Vlad III was so successful that Mehmet II sent Radu Bey to attack him with a huge army of professional soldiers. Radu eventually laid seige to Castle Peonari - it is said that Vlad's wife threw herself from the castle tower into the river below rather than fall captive to the Turks. It was Radu's turn to became  prince of Wallachia.

Hunyadi Castle is located in Transylvania.
Matthias Corvinus was born here.

Vlad III fled to seek assistance from Matthias Corvinus, King of Hungary and Croatia (also known as Matthias Hunyadi, the younger son of John Hunyadi). Unfortunately, he was imprisoned by King Matthias, probably in Hunyadi Castle. The name 'Corvinus' is familiar because in the Underworld series of films, the progeniter of both the vampire and lycan races is a 5th Century Hungarian nobleman called Alexander Corvinus. In fact, in the series, the virus which created the two races is known as the Corvinus strain.

Vlad III was eventually released when King Matthias realised that Radu Bey intended to conquer Hungary as well. Vlad III regained the throne of  Wallachia after Radu was assasinated but he ruled only for a few months before he was assasinated himself by his enemies.
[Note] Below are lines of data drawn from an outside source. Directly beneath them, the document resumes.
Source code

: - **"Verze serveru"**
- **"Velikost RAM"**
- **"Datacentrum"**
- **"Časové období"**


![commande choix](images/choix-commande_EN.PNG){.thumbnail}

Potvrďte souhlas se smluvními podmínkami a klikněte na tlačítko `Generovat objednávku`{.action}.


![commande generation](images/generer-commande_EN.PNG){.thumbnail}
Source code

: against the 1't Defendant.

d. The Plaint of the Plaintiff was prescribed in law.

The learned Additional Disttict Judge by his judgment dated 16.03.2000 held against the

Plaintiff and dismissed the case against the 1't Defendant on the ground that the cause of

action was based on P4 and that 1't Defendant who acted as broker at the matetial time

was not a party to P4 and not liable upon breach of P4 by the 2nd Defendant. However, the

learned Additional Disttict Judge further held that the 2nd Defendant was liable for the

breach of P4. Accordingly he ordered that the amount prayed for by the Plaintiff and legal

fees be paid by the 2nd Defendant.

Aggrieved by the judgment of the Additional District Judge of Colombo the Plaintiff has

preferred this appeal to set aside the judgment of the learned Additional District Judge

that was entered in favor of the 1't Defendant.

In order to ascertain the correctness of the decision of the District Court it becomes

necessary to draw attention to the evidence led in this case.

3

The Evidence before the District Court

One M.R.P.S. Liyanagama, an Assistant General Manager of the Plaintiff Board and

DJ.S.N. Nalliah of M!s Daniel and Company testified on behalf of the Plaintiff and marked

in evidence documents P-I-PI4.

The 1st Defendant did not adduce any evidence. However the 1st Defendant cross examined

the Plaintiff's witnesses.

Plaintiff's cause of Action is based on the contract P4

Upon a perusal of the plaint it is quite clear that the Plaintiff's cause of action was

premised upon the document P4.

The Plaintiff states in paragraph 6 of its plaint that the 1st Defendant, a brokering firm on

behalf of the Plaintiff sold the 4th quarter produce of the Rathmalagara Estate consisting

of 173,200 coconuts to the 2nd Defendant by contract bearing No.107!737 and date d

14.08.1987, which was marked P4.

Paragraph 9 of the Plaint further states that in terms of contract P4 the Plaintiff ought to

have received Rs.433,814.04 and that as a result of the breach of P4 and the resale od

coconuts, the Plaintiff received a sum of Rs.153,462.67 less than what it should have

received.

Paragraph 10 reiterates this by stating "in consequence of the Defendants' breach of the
His head was taken to the Ottoman Court as a prize.

4. Sava Savanovic
Sava Savanovic, who lived in the early 1700s,  is said to be the most notorious vampire from Serbian folklore. According to legend, Sava Savanovic lived in a watermill on the Rogacica River, located in the remote forests of western Serbia. This monster would attack and drink the blood of  unsuspecting peasants who came to grind their grains at his watermill. Local people believe that he still inhabited the watermill until recent times.

The watermill was bought by the Jogodic family who were too fearful to use it as a mill. However, it was not a loss, because the awtermill proved to be a major tourist attraction. Unfortunately, they did not repair the mill either for fear of provoking the sleeping vampire. When the disused watermill collapsed in September 2012, there was widespread fear among the people of the nearby village of Zorazje that the vampire Sava Savanovic is looking for a new home!